Saved entries
::::

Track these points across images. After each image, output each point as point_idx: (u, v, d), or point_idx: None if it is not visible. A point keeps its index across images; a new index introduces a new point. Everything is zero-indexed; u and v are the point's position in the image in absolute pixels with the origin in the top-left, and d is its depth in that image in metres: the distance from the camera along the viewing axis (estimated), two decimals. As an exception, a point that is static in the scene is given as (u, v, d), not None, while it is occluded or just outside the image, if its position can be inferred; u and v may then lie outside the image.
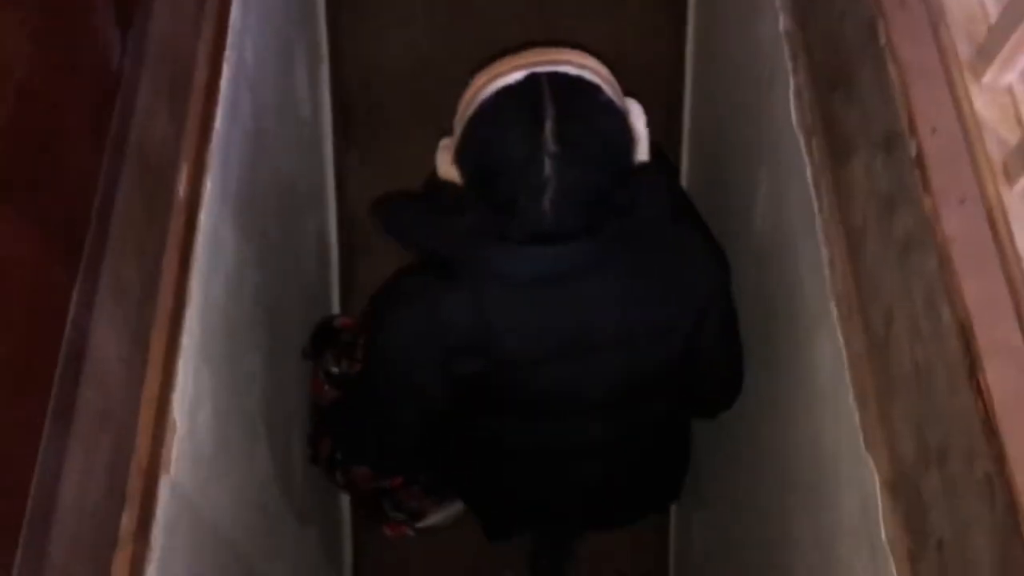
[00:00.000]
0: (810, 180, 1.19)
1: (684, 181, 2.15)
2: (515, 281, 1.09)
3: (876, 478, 0.95)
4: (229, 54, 1.25)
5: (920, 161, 0.90)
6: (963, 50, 0.88)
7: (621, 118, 1.07)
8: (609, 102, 1.06)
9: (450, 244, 1.09)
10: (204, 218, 1.11)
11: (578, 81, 1.04)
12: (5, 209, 0.73)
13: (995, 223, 0.81)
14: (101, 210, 0.88)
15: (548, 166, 0.99)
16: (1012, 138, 0.81)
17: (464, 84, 1.11)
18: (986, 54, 0.84)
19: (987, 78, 0.84)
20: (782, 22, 1.34)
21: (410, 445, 1.33)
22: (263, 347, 1.44)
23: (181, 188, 1.07)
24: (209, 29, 1.19)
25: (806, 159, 1.21)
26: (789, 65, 1.29)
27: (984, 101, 0.85)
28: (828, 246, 1.12)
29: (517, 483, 1.45)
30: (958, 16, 0.92)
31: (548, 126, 0.99)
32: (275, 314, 1.52)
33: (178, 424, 0.99)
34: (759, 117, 1.47)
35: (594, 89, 1.05)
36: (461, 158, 1.07)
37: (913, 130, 0.92)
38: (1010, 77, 0.84)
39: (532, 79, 1.03)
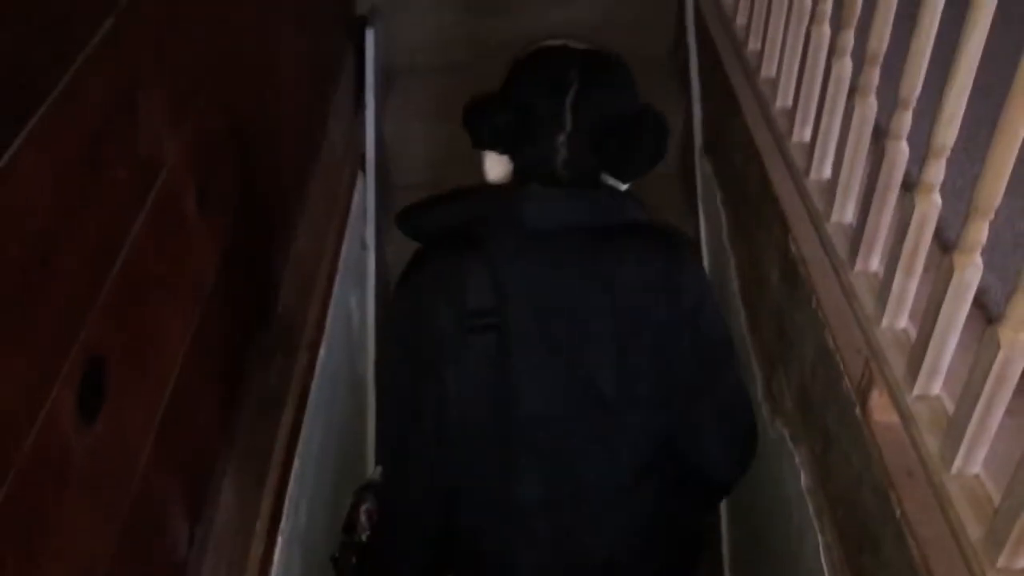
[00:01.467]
0: (853, 643, 1.19)
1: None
2: (525, 231, 1.15)
3: None
4: (284, 526, 1.34)
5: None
6: (972, 530, 0.93)
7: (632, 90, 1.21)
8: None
9: (464, 209, 1.21)
10: None
11: (606, 58, 1.21)
12: None
13: None
14: None
15: (570, 99, 1.14)
16: (1038, 625, 0.83)
17: None
18: (995, 540, 0.89)
19: (1001, 562, 0.88)
20: (803, 479, 1.42)
21: (420, 491, 1.28)
22: None
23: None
24: (268, 506, 1.29)
25: (847, 622, 1.21)
26: (815, 523, 1.34)
27: (1003, 585, 0.88)
28: None
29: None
30: (961, 493, 0.97)
31: (573, 74, 1.16)
32: None
33: None
34: (795, 569, 1.49)
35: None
36: (500, 101, 1.18)
37: (945, 607, 0.95)
38: (1022, 563, 0.87)
39: (566, 47, 1.21)
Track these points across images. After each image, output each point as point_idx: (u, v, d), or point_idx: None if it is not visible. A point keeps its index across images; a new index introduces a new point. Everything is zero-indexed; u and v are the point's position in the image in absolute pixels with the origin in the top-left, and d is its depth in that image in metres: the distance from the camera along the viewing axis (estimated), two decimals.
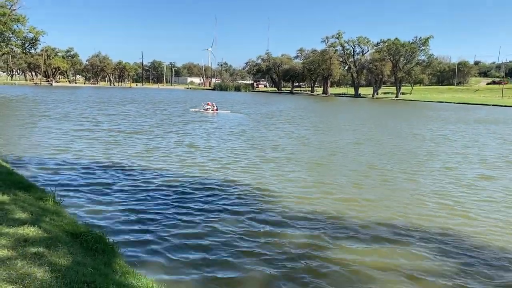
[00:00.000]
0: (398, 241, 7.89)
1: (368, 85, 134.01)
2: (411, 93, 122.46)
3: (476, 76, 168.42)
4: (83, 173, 12.22)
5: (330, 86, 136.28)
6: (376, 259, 7.05)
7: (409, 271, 6.66)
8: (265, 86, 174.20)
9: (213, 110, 39.75)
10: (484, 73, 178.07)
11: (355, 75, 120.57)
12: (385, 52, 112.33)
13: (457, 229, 8.65)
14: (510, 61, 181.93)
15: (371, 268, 6.70)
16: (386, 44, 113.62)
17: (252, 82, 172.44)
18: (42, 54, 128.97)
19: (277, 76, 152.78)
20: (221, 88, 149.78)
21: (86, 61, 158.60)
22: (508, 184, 13.07)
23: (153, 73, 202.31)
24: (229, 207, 9.45)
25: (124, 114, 33.60)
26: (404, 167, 15.09)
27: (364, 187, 12.03)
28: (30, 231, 5.69)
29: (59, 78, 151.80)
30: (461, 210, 10.08)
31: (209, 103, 41.42)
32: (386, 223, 8.82)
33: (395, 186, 12.29)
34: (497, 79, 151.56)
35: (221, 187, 11.19)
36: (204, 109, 40.13)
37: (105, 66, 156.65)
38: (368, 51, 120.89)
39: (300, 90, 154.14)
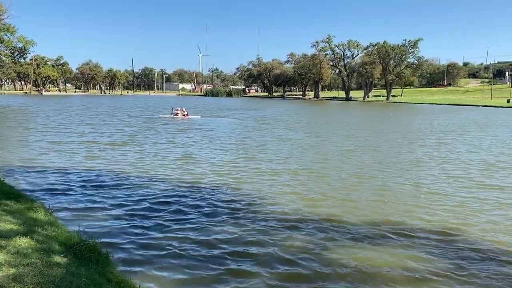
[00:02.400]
0: (397, 243, 7.90)
1: (359, 88, 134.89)
2: (401, 95, 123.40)
3: (465, 78, 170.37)
4: (73, 182, 12.08)
5: (321, 90, 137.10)
6: (376, 261, 7.03)
7: (408, 272, 6.66)
8: (257, 91, 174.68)
9: (184, 115, 39.72)
10: (473, 74, 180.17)
11: (345, 78, 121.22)
12: (375, 55, 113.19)
13: (456, 231, 8.67)
14: (498, 62, 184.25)
15: (371, 269, 6.69)
16: (376, 47, 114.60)
17: (244, 87, 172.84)
18: (32, 63, 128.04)
19: (269, 81, 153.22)
20: (212, 94, 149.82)
21: (76, 69, 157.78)
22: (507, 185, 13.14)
23: (144, 80, 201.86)
24: (222, 216, 9.34)
25: (111, 123, 33.06)
26: (401, 172, 15.11)
27: (360, 192, 12.05)
28: (22, 242, 5.61)
29: (49, 87, 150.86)
30: (461, 213, 10.10)
31: (179, 108, 41.33)
32: (383, 227, 8.83)
33: (393, 191, 12.31)
34: (443, 82, 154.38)
35: (214, 196, 11.09)
36: (174, 115, 39.92)
37: (95, 74, 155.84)
38: (358, 54, 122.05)
39: (292, 95, 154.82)
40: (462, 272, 6.71)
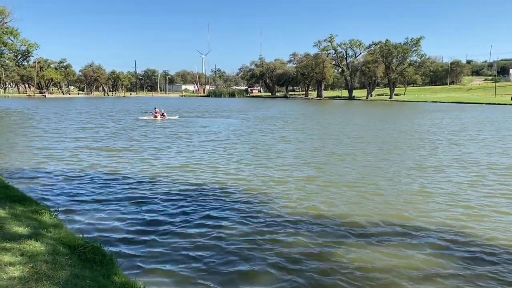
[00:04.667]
0: (402, 242, 7.89)
1: (361, 87, 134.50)
2: (404, 94, 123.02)
3: (468, 75, 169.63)
4: (76, 185, 12.15)
5: (324, 89, 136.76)
6: (380, 260, 7.03)
7: (412, 270, 6.66)
8: (260, 91, 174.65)
9: (162, 116, 40.16)
10: (476, 72, 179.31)
11: (348, 77, 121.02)
12: (377, 54, 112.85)
13: (462, 229, 8.65)
14: (502, 59, 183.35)
15: (375, 268, 6.69)
16: (378, 46, 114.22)
17: (247, 87, 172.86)
18: (35, 66, 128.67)
19: (271, 81, 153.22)
20: (215, 94, 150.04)
21: (80, 71, 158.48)
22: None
23: (147, 82, 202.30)
24: (228, 218, 9.35)
25: (108, 126, 33.11)
26: (410, 172, 15.07)
27: (370, 195, 12.04)
28: (27, 244, 5.65)
29: (52, 90, 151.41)
30: (466, 211, 10.07)
31: (157, 110, 41.69)
32: (388, 226, 8.82)
33: (398, 190, 12.29)
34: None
35: (218, 198, 11.14)
36: (153, 116, 40.31)
37: (98, 76, 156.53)
38: (360, 53, 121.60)
39: (295, 94, 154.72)
40: (468, 274, 6.69)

::::

** WHAT TO PRODUCE **
Reproduce the data above exactly, but only from the line containing "32: (275, 314, 1.52)" through the line containing "7: (632, 90, 1.21)". Omit all pictures.

** WRITTEN SOLUTION **
32: (275, 314, 1.52)
33: (178, 424, 0.99)
34: (759, 117, 1.47)
35: (594, 89, 1.05)
36: (461, 158, 1.07)
37: (913, 130, 0.92)
38: (1010, 77, 0.84)
39: (532, 79, 1.03)
[00:01.467]
0: (853, 643, 1.19)
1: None
2: (525, 231, 1.15)
3: None
4: (284, 526, 1.34)
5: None
6: (972, 530, 0.93)
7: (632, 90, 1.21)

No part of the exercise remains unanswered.